/ Modified feb 28, 2020 3:14 p.m.

Group explores community impact of violence against Indigenous women

MMWIG committee members hear "heart-wrenching" stories from family members.

Ceremonial Signing HB2570 Gov. Doug Ducey holds up HB 2570, a law that will require the state to collect data on missing and murdered Indigenous women and girls, at the ceremonial signing Aug. 13, 2019.

A state study committee collecting data on missing or murdered Indigenous women and girls met Tuesday, Oct. 29, in Northern Arizona to learn more about how this violence affects the community.

State Sen. Jamescita Peshlakai, the vice chair of the committee, said a crowd of Hopi and Navajo residents who spilled in the hallway met the study committee in the Hopi village of Moenkopi. She said it's the government's responsibility to reach out to all Arizonans.

"We are dealing with families that are really vulnerable. That's why they're targeted," said Peshlakai. "They don't have the means to have a lobbyist at the Capitol. They don't have the means to have lobbyists in Washington, D.C."

Peshlakai said the committee, which is made up of lawmakers, advocates and law enforcement officers from across Arizona, will travel to both urban and rural communities to see how people in different legislative districts live.

State Sen. Victoria Steele, who is another member of the committee, called the testimonies "heart-wrenching."

"You would hear a woman speaking in the Navajo language, and I could not understand the words, but their pain was absolutely unmistakable," said Steele. "They cried. They were angry. Most of them were just in incredible pain. These were mostly elderly people that were crying because their daughters and their granddaughters had been taken."

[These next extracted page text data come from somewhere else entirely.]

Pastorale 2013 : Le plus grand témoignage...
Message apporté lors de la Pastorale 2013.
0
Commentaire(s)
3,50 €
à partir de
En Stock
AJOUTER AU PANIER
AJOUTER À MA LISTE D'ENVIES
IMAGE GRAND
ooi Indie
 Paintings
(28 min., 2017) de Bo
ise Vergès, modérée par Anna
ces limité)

Peshlakai said she's fluent in Navajo and was able to translate for the committee members who don't speak that language. She said she thinks since the committee wants to travel to more tribal lands for future meetings, they must have translators, so non-English speaking Indigenous Arizonans can share their stories with the committee.

Steele said some residents also said how frustrating it was to ask for updates on their loved one's case at a law enforcement agency — like the tribe, county or FBI — and they would be told to go to one of the other groups for answers.

"We know that this jurisdictional spiderweb is a part of the problem, because it delays investigation," said Steele.

The committee's next meeting will be in early December, at a location to be determined.